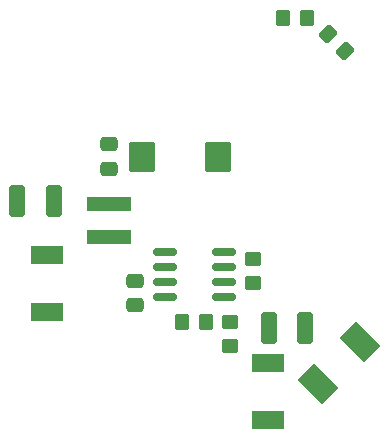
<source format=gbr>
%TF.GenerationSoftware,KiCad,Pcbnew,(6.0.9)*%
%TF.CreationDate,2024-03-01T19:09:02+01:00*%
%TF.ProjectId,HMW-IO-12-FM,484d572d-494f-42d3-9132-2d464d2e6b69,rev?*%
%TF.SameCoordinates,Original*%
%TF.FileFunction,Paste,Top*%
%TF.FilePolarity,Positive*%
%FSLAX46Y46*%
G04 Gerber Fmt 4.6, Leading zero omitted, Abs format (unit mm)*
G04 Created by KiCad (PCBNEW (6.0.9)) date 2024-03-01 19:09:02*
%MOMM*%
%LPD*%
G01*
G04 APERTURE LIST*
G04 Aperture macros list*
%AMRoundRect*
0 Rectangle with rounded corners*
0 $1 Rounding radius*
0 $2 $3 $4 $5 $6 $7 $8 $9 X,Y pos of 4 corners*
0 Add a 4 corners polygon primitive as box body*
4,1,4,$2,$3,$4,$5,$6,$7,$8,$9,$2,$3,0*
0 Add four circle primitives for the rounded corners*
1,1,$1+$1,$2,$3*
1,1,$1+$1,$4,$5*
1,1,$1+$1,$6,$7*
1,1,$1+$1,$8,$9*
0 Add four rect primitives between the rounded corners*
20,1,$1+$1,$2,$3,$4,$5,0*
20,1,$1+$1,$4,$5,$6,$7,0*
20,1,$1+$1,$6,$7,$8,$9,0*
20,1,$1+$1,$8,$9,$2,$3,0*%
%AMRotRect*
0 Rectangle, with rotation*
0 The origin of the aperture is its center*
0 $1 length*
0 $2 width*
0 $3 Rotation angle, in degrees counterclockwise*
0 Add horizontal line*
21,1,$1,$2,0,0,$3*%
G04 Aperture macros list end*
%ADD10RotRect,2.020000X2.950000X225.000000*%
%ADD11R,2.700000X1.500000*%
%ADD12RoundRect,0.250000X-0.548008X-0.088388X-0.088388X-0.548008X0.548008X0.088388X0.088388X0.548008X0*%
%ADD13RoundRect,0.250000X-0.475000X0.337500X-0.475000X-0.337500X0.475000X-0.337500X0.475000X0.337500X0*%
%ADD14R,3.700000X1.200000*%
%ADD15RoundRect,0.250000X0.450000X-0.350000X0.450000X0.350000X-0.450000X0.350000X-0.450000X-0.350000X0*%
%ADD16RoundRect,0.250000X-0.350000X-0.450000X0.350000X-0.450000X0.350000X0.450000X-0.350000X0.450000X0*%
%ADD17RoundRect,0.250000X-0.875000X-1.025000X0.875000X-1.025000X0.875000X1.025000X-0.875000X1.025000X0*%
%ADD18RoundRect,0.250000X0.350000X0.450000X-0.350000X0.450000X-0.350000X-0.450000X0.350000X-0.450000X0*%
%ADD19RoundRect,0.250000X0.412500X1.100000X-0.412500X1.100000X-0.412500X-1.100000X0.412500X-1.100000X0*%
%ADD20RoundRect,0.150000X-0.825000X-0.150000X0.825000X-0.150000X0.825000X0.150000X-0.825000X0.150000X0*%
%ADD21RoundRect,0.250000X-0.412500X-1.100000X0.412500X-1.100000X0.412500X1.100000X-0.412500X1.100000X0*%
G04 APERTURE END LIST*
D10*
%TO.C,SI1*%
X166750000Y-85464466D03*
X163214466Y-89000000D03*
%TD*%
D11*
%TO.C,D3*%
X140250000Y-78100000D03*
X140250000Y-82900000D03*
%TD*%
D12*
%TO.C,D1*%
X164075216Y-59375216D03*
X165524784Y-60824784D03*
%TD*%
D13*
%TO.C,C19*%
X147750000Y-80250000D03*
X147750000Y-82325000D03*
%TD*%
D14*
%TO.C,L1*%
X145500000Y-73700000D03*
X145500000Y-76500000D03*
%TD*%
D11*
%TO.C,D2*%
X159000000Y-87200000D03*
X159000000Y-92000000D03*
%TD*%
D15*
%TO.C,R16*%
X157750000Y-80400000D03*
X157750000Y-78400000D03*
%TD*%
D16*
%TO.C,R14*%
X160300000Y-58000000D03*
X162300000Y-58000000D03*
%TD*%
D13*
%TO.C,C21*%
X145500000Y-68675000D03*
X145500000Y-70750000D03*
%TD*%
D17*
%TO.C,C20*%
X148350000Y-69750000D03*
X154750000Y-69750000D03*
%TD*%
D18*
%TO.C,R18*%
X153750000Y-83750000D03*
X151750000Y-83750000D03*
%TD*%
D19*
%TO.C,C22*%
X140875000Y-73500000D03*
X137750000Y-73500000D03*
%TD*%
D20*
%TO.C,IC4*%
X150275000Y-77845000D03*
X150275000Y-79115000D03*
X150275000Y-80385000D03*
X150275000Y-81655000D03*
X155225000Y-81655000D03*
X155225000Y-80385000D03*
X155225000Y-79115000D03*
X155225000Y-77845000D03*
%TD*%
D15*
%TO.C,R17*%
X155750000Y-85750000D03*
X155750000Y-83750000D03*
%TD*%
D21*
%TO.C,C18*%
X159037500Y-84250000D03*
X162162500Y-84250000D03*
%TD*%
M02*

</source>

_ _ _ _ _ _ _

Every line above from the line with "X145500000Y-76500000D03*" to the line with "X162300000Y-58000000D03*", inclusive, must be returned exactly; no other line belongs in the reply.

X145500000Y-76500000D03*
%TD*%
D11*
%TO.C,D2*%
X159000000Y-87200000D03*
X159000000Y-92000000D03*
%TD*%
D15*
%TO.C,R16*%
X157750000Y-80400000D03*
X157750000Y-78400000D03*
%TD*%
D16*
%TO.C,R14*%
X160300000Y-58000000D03*
X162300000Y-58000000D03*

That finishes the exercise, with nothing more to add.